> [Task prompt] From the entries, copy out every line in which the word "multiply" is found.

> [Saved data entries]
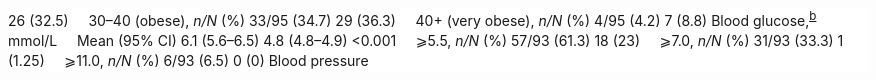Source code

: <td style="text-align: center;">26 (32.5)</td>
<td style="text-align: center;"></td>
</tr>
<tr class="even">
<td style="text-align: left;">    30–40 (obese), <em>n/N</em> (%)</td>
<td style="text-align: center;">33/95 (34.7)</td>
<td style="text-align: center;">29 (36.3)</td>
<td style="text-align: center;"></td>
</tr>
<tr class="odd">
<td style="text-align: left;">    40+ (very obese), <em>n/N</em>
(%)</td>
<td style="text-align: center;">4/95 (4.2)</td>
<td style="text-align: center;">7 (8.8)</td>
<td style="text-align: center;"></td>
</tr>
<tr class="even">
<td style="text-align: left;"></td>
<td style="text-align: center;"></td>
<td style="text-align: center;"></td>
<td style="text-align: center;"></td>
</tr>
<tr class="odd">
<td style="text-align: left;">Blood glucose,<sup><a href="#TFN3"
data-ref-type="table-fn">b</a></sup> mmol/L</td>
<td style="text-align: center;"></td>
<td style="text-align: center;"></td>
<td style="text-align: center;"></td>
</tr>
<tr class="even">
<td style="text-align: left;">    Mean (95% CI)</td>
<td style="text-align: center;">6.1 (5.6–6.5)</td>
<td style="text-align: center;">4.8 (4.8–4.9)</td>
<td style="text-align: center;">&lt;0.001</td>
</tr>
<tr class="odd">
<td style="text-align: left;">    ⩾5.5, <em>n/N</em> (%)</td>
<td style="text-align: center;">57/93 (61.3)</td>
<td style="text-align: center;">18 (23)</td>
<td style="text-align: center;"></td>
</tr>
<tr class="even">
<td style="text-align: left;">    ⩾7.0, <em>n/N</em> (%)</td>
<td style="text-align: center;">31/93 (33.3)</td>
<td style="text-align: center;">1 (1.25)</td>
<td style="text-align: center;"></td>
</tr>
<tr class="odd">
<td style="text-align: left;">    ⩾11.0, <em>n/N</em> (%)</td>
<td style="text-align: center;">6/93 (6.5)</td>
<td style="text-align: center;">0 (0)</td>
<td style="text-align: center;"></td>
</tr>
<tr class="even">
<td style="text-align: left;"></td>
<td style="text-align: center;"></td>
<td style="text-align: center;"></td>
<td style="text-align: center;"></td>
</tr>
<tr class="odd">
<td style="text-align: left;">Blood pressure</td>
<td style="text-align: center;"></td>
<td style="text-align: center;"></td>
<td style="text-align: center;"></td>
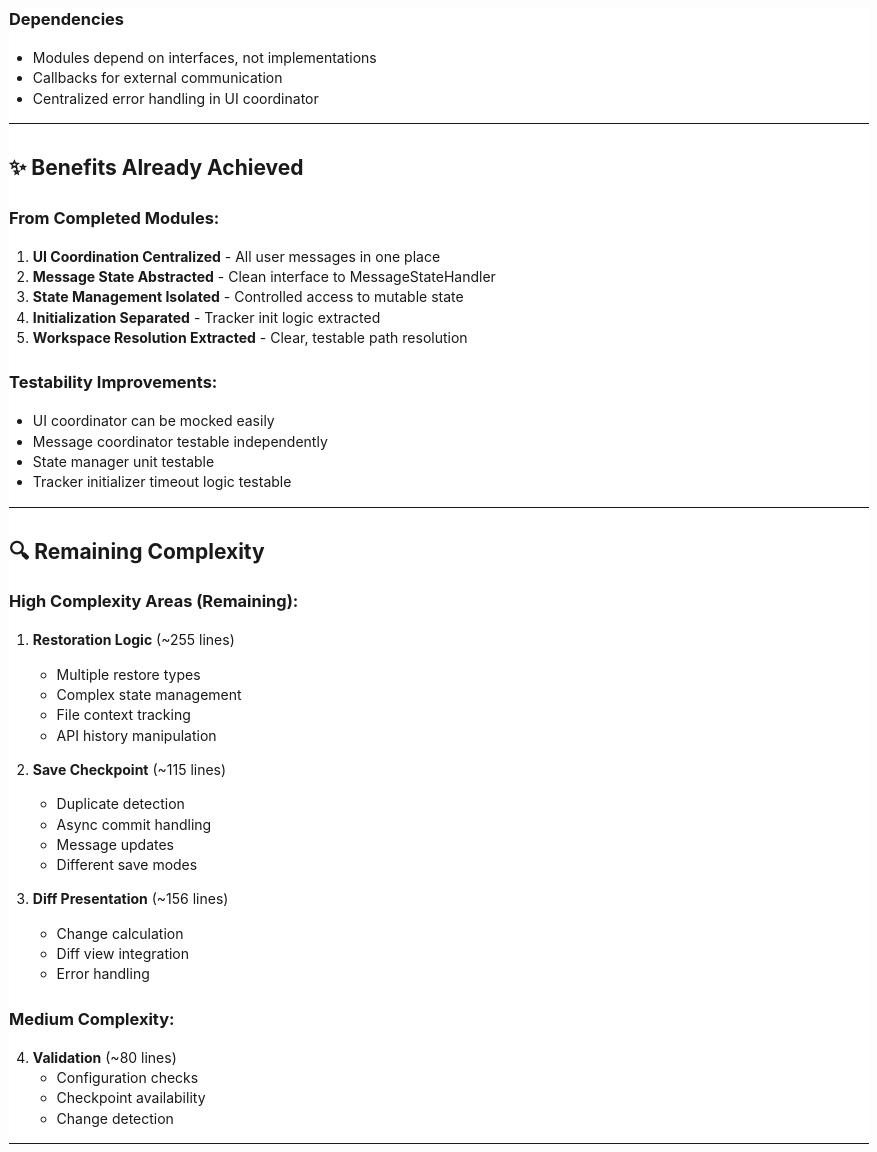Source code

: ### Dependencies
- Modules depend on interfaces, not implementations
- Callbacks for external communication
- Centralized error handling in UI coordinator

---

## ✨ Benefits Already Achieved

### From Completed Modules:
1. **UI Coordination Centralized** - All user messages in one place
2. **Message State Abstracted** - Clean interface to MessageStateHandler
3. **State Management Isolated** - Controlled access to mutable state
4. **Initialization Separated** - Tracker init logic extracted
5. **Workspace Resolution Extracted** - Clear, testable path resolution

### Testability Improvements:
- UI coordinator can be mocked easily
- Message coordinator testable independently
- State manager unit testable
- Tracker initializer timeout logic testable

---

## 🔍 Remaining Complexity

### High Complexity Areas (Remaining):
1. **Restoration Logic** (~255 lines)
   - Multiple restore types
   - Complex state management
   - File context tracking
   - API history manipulation

2. **Save Checkpoint** (~115 lines)
   - Duplicate detection
   - Async commit handling
   - Message updates
   - Different save modes

3. **Diff Presentation** (~156 lines)
   - Change calculation
   - Diff view integration
   - Error handling

### Medium Complexity:
4. **Validation** (~80 lines)
   - Configuration checks
   - Checkpoint availability
   - Change detection

---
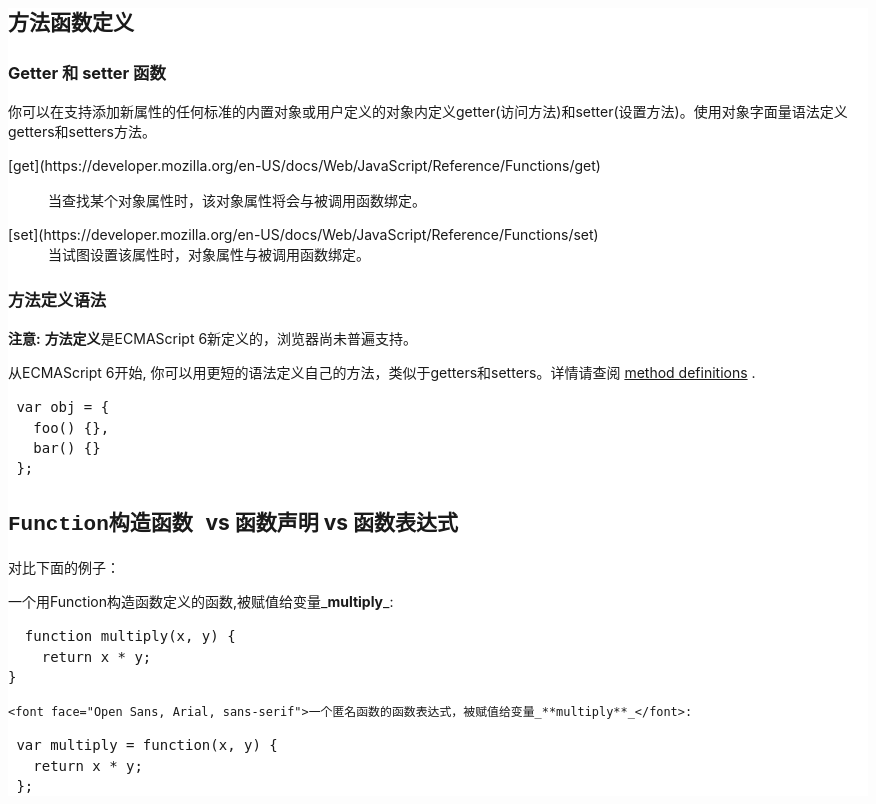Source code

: ## 方法函数定义

### Getter 和 setter 函数

你可以在支持添加新属性的任何标准的内置对象或用户定义的对象内定义getter(访问方法)和setter(设置方法)。使用对象字面量语法定义getters和setters方法。

<dl>

<dt>[get](https://developer.mozilla.org/en-US/docs/Web/JavaScript/Reference/Functions/get)</dt>

<dd>

当查找某个对象属性时，该对象属性将会与被调用函数绑定。

</dd>

<dt>[set](https://developer.mozilla.org/en-US/docs/Web/JavaScript/Reference/Functions/set)</dt>

<dd>当试图设置该属性时，对象属性与被调用函数绑定。</dd>

</dl>

### 方法定义语法

<div class="note">

**注意:** **方法定义**是ECMAScript 6新定义的，浏览器尚未普遍支持。

</div>

从ECMAScript 6开始, 你可以用更短的语法定义自己的方法，类似于getters和setters。详情请查阅 [method definitions](https://developer.mozilla.org/en-US/docs/Web/JavaScript/Reference/Functions/Method_definitions) .

<pre class="brush: js line-numbers  language-js"> var obj = {
   foo() {},
   bar() {}
 };
</pre>

## <font face="Consolas, Liberation Mono, Courier, monospace">Function构造函数 </font>vs 函数声明 vs 函数表达式

对比下面的例子：

一个用Function构造函数定义的函数,被赋值给变量_**multiply**_:

<pre class="brush: js line-numbers  language-js">  function multiply(x, y) {
    return x * y;
}
</pre>

`<font face="Open Sans, Arial, sans-serif">一个匿名函数的函数表达式，被赋值给变量_**multiply**_</font>:`

<pre class="brush: js line-numbers  language-js"> var multiply = function(x, y) {
   return x * y;
 };
</pre>
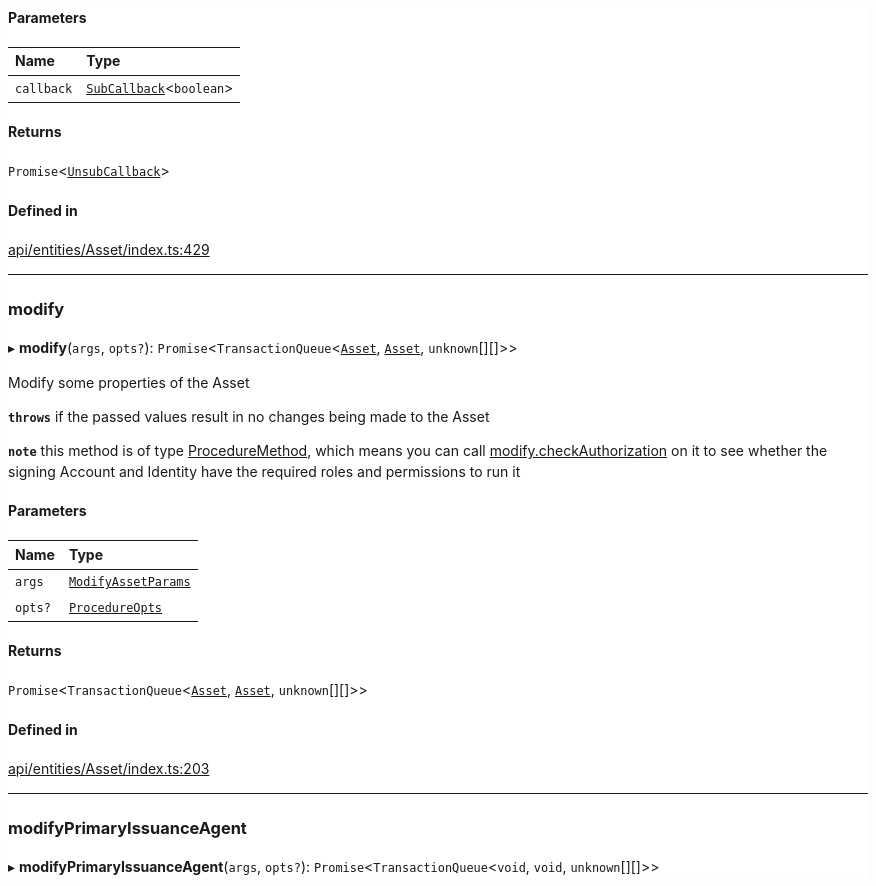 #### Parameters

| Name | Type |
| :------ | :------ |
| `callback` | [`SubCallback`](../wiki/types#subcallback)<`boolean`\> |

#### Returns

`Promise`<[`UnsubCallback`](../wiki/types#unsubcallback)\>

#### Defined in

[api/entities/Asset/index.ts:429](https://github.com/PolymathNetwork/polymesh-sdk/blob/31dfa0dc/src/api/entities/Asset/index.ts#L429)

___

### modify

▸ **modify**(`args`, `opts?`): `Promise`<`TransactionQueue`<[`Asset`](../wiki/api.entities.Asset.Asset), [`Asset`](../wiki/api.entities.Asset.Asset), `unknown`[][]\>\>

Modify some properties of the Asset

**`throws`** if the passed values result in no changes being made to the Asset

**`note`** this method is of type [ProcedureMethod](../wiki/types.ProcedureMethod), which means you can call [modify.checkAuthorization](../wiki/types.ProcedureMethod#checkauthorization)
  on it to see whether the signing Account and Identity have the required roles and permissions to run it

#### Parameters

| Name | Type |
| :------ | :------ |
| `args` | [`ModifyAssetParams`](../wiki/api.procedures.modifyAsset#modifyassetparams) |
| `opts?` | [`ProcedureOpts`](../wiki/types.ProcedureOpts) |

#### Returns

`Promise`<`TransactionQueue`<[`Asset`](../wiki/api.entities.Asset.Asset), [`Asset`](../wiki/api.entities.Asset.Asset), `unknown`[][]\>\>

#### Defined in

[api/entities/Asset/index.ts:203](https://github.com/PolymathNetwork/polymesh-sdk/blob/31dfa0dc/src/api/entities/Asset/index.ts#L203)

___

### modifyPrimaryIssuanceAgent

▸ **modifyPrimaryIssuanceAgent**(`args`, `opts?`): `Promise`<`TransactionQueue`<`void`, `void`, `unknown`[][]\>\>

> [Response area]
一个用Function构造函数定义的函数,被赋值给变量_**multiply**_:
<pre class="brush: js line-numbers  language-js">  function multiply(x, y) {
`<font face="Open Sans, Arial, sans-serif">一个匿名函数的函数表达式，被赋值给变量_**multiply**_</font>:`
<pre class="brush: js line-numbers  language-js"> var multiply = function(x, y) {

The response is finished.